Alıştırmalar:
**A)** Aydın yöresi düğün adetleri metnine göre kız ilkokuldayken annenin hazırlayıp çeyiz sandığına koyduğu çeyizlikleri sıralayın.
**B)** Aydın yöresi düğün adetleri metnindeki "16-17 yaşına ulaşınca artık gelinlik kızdır." cümlesini İngilizceye çevirin.
**C)** Aydın yöresi düğün adetleri metninde "Aydın Yöresi Eski" sözlerinden "(gelin Deve Üzerinde)" sözlerine kadar olan bölümü olduğu gibi yazın.

Verilen metin:
++++++++++

Aydın Yöresi Eski Kız İsteme, Mendil Alma, Nişan, Kınalık, Düğün, Gelin Hamamı, Kız Ardı , Gelin Alma, Gelin Gezmesi Gibi Örf ve Adetlerimiz Hz: Nermin Karabulut

İmamköy Gelin Alma (gelin Deve Üzerinde)

1940-70 yılları arasında evlilikler genelde görücü usulü ile olurmuş, Oğlan önce vatanı hizmetini tamamlayıp o esnada evi de yaptırılarak evlilik için artık hazırdır. Kız evi de kız ilk okulda iken anne yavaş yavaş karyola takımı, ara oyaları, kanaviçe yastıklar, gibi çeyizliklerini hazırlar çeyiz sandığına koyar. ilk okuldan çıkınca biraz beyaz eşyaları alınır, gıgır süpürge, merdaneli çamaşır makinası, halı, buzdolabı, daha eskiden tel dolapmış gibi çeyizler hazırlanır.  16-17 yaşına ulaşınca artık gelinlik kızdır. Oğlan evi için  kız aramalar başlanır. Bu şu şekilde olurmuş,  bazen oğlanın kızı bir yerde görmesi beğenmesi, oğluna kız arayan oğlan anasının gittiği düğünlerde kızı görmesi  veya bir yerde tesadüfen görmesi, eş dostun gençleri birbirine uygun görmesi ile tavsiye üzerine oğlan anası da kızı  beğenip oğluna münasip görürse,  hayırlı işe girilirmiş, önce kız evinin ağızını yoklamak için öncü  (ön ayak olan) kişiler tarafından  ufak bir çıtlatma gönderilir. Kızınızı bizim oğlan beğenmiş veya sizin kızı filanca oğlana uygun gördük diye dünürcüler gider. Kız evi de uygun (mehel) görürse buyursunlar gelsinler denir.  Kızın ailesi  büyüklere danışırlar, araştır kimlerden hangi sülaleden sabıkaları var mı? oğlan ne işle  yapar. Evi var mı? sorarlar uygun görürlerse gelsinler bir bakalım denirmiş,   oğlan evinin aile büyükleri toplanır. Perşembe akşamı  kız istemeye gidilir,  damat kız istemeye gitmez,  ”Allah’ın emri peygamberin kavliyle”  isteme yapılır.  Uygun görürlerse  kız verilir.

++++++++++

[Sayfa görüntüleri ve okunan metin]
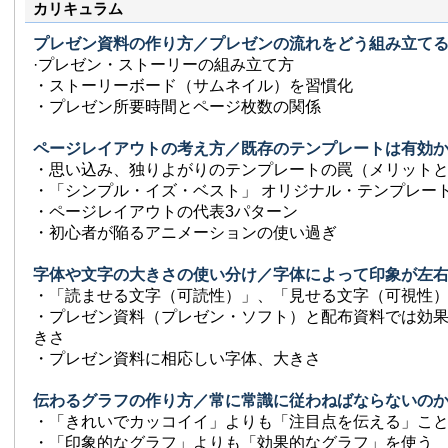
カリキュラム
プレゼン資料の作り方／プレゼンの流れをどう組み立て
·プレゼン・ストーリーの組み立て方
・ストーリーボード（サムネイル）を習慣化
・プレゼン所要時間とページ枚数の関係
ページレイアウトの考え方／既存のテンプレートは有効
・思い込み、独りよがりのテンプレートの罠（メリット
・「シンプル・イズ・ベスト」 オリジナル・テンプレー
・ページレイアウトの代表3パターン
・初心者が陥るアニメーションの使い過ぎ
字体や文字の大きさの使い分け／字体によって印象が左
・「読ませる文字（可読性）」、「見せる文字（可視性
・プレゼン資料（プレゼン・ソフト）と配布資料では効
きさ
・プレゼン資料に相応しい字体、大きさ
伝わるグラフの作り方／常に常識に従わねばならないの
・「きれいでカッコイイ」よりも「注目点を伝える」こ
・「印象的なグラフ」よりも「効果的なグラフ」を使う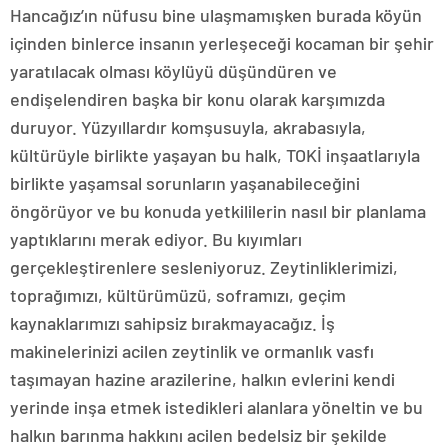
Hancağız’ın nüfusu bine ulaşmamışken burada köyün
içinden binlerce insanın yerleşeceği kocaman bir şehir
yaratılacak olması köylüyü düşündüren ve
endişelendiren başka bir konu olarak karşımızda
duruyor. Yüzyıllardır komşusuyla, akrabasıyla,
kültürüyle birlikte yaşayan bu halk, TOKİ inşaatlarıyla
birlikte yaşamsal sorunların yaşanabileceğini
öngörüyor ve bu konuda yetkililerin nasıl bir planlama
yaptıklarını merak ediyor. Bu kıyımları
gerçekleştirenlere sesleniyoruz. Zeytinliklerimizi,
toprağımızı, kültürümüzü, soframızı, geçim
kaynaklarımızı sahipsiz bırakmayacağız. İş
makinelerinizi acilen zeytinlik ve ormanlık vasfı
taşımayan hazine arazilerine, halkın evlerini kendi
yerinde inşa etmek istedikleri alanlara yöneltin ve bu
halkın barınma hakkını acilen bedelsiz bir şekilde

++++++++++

Cevaplar:
**A)**
- karyola takımı
- ara oyaları
- kanaviçe yastıklar

**B)** When she reaches the age of 16-17, she is now a girl of marriageable age.

**C)**
Aydın Yöresi Eski Kız İsteme, Mendil Alma, Nişan, Kınalık, Düğün, Gelin Hamamı, Kız Ardı , Gelin Alma, Gelin Gezmesi Gibi Örf ve Adetlerimiz Hz: Nermin Karabulut

İmamköy Gelin Alma (gelin Deve Üzerinde)